Mayor Fred Eisenberger said he believes the prospect of Hamilton “taking a tax haircut” on the vacant properties came up in informal discussions about the complicated Stelco sale, but added “that conversation didn’t have legs.”
“My concern is that an independent agency made an assessment that doesn’t make any sense whatsoever,” he said. Eisenberger pointed out the land was “just as polluted” the last time MPAC assessed the land — yet the value in 2016 was still set at $108,000 an acre. Bedrock has also committed up to $80 million to clean up to the vacant lands, he noted.
Horwath, who represents Hamilton Centre, called on the Liberal government to “scrap” the “fishy” MPAC decision and ask an independent out-of-province body for a redo.
Spokesperson Cathy Ranieri-Sweenie said MPAC started a review of the vacant Stelco lands in response to a formal appeal filed by the steelmaker for the 2017 taxation year.
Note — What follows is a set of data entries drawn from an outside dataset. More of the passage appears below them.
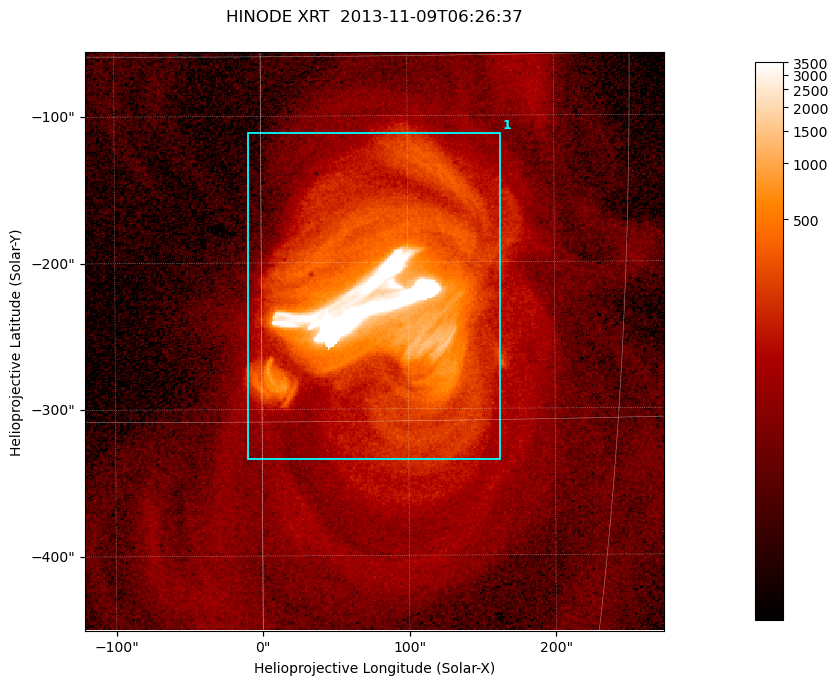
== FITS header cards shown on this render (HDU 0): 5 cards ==
TELESCOP= 'HINODE  '           /
INSTRUME= 'XRT     '           /
DATE_OBS= '2013-11-09T06:26:37.385' /
CTYPE1  = 'Solar-X '           /
CTYPE2  = 'Solar-Y '           /

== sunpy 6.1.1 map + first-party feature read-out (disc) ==
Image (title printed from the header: HINODE XRT  2013-11-09T06:26:37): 384 x 384 px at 1.03 arcsec/px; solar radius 968 arcsec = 941 px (partial field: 5.3% of the solar disc is inside the frame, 100% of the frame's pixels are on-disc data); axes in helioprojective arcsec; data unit not stated in the header (colour bar unlabelled)
Orientation: roll -0.318 deg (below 1 deg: not rotated)
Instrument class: DISC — disc imager (sunpy class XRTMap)
Bright regions (active regions / flare kernels): reference = the on-disc median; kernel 3 px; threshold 5 sigma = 161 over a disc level ~31.5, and >= 1.15x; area >= 147 px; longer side >= 5 px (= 5.1 arcsec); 1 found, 1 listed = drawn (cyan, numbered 1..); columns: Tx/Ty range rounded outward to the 5 arcsec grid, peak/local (2 s.f.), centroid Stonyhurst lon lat
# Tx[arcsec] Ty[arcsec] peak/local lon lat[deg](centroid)
1 -10..165 -335..-110 112 +5 -10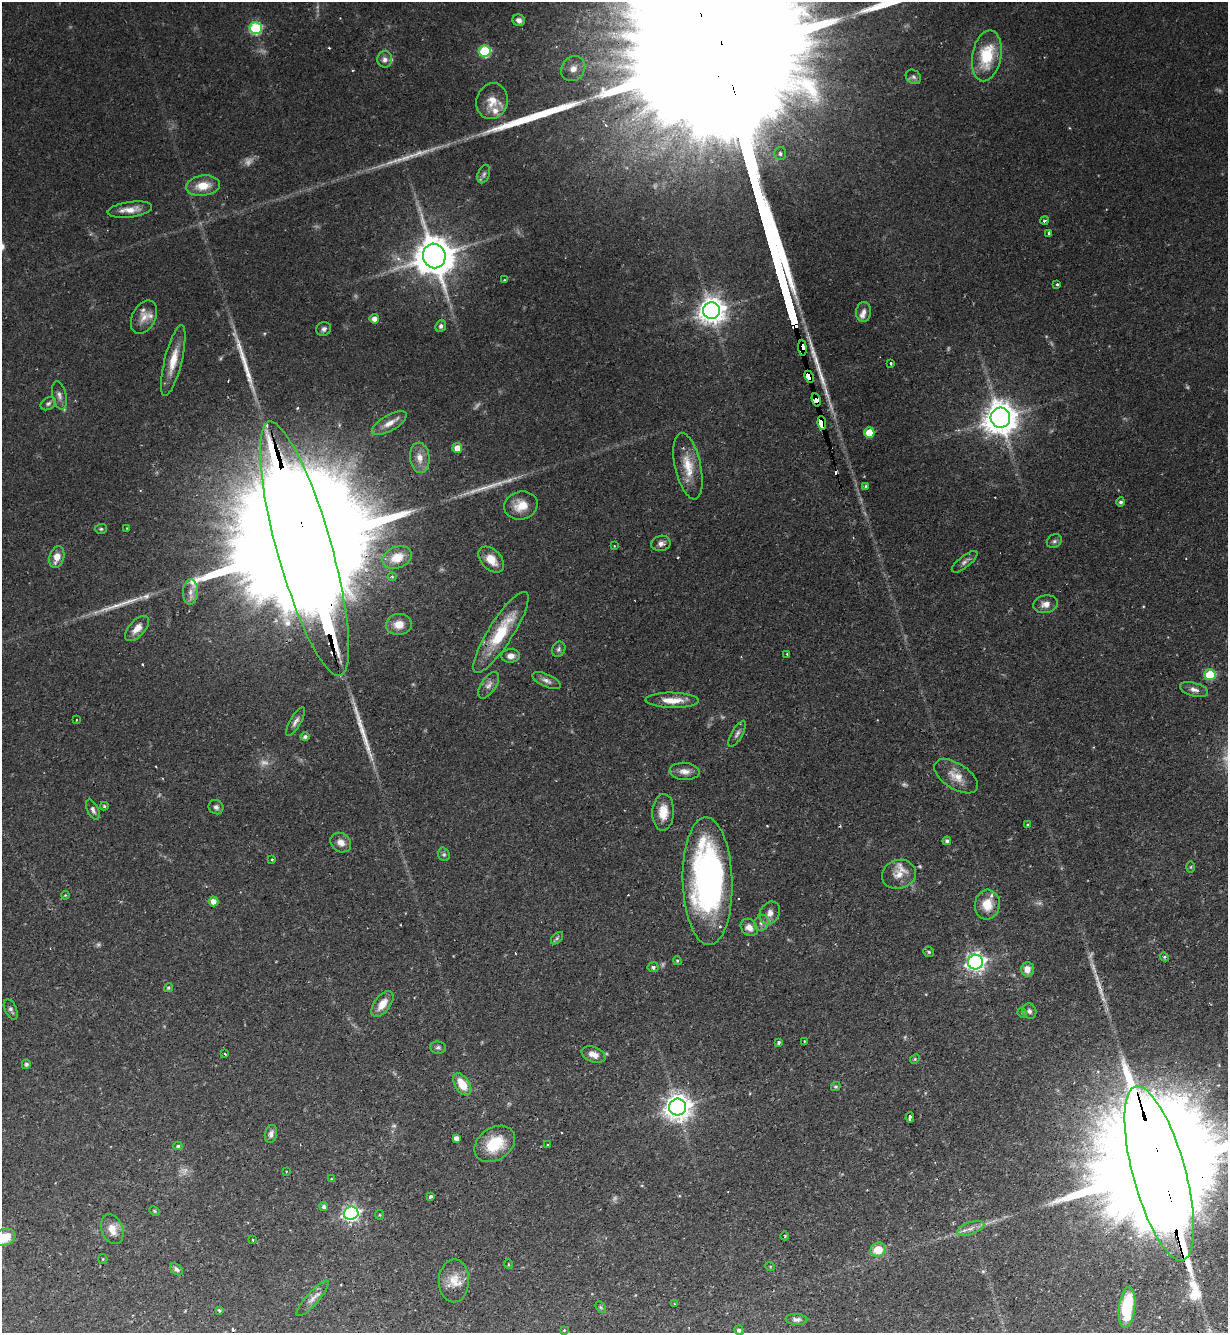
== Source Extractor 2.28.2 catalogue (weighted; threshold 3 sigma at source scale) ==
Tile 6 of 4 x 4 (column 2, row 2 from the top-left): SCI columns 1398-2623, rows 2699-4029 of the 5375 x 5396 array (HDU 1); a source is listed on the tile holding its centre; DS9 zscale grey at full resolution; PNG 1230 x 1335 px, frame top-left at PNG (2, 2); each listed source drawn as its Kron ellipse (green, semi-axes under 4 px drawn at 4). Shown black and unused: <1% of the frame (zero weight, under 2 of 3 exposures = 5% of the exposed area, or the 3 px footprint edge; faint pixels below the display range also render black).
She also suggested the re-evaluation should not have been a surprise to the city because MPAC met on 10 occasions with “all parties to the process” in 2017, including a joint site visit in March. That visit showed derelict buildings, heaps of slag and coke on the vacant land. LandCo also provided MPAC with updated maps showing areas with environmental problems.
Ranieri-Sweenie said the new valuation was based on the environmental condition of the vacant lands as well as U.S. Steel Canada’s earlier failed efforts to attract a buyer. (The value of land hosting operating Stelco facilities has not changed.) She added MPAC shared the proposed new land value with the city in May and asked for feedback.
Ministry of Finance spokesperson Jessica Martin also responded to the political outcry by reiterating MPAC makes its valuations independently of the provincial government. “To suggest otherwise is simply irresponsible,” she said.
Local Liberal MPP Ted McMeekin said provincial, Stelco, LandCo and city officials have met many times to discuss financial and development implications of the impending land sales. He doesn’t see anything wrong with that. He dismissed the suggestion the province would try to “direct” or improperly influence an independent MPAC assessment. “There’s no skullduggery here,” McMeekin said. “It’s an independent body that made an independent decision.”
The city is seeking to speak to the head of MPAC about the decision and is contemplating a formal appeal.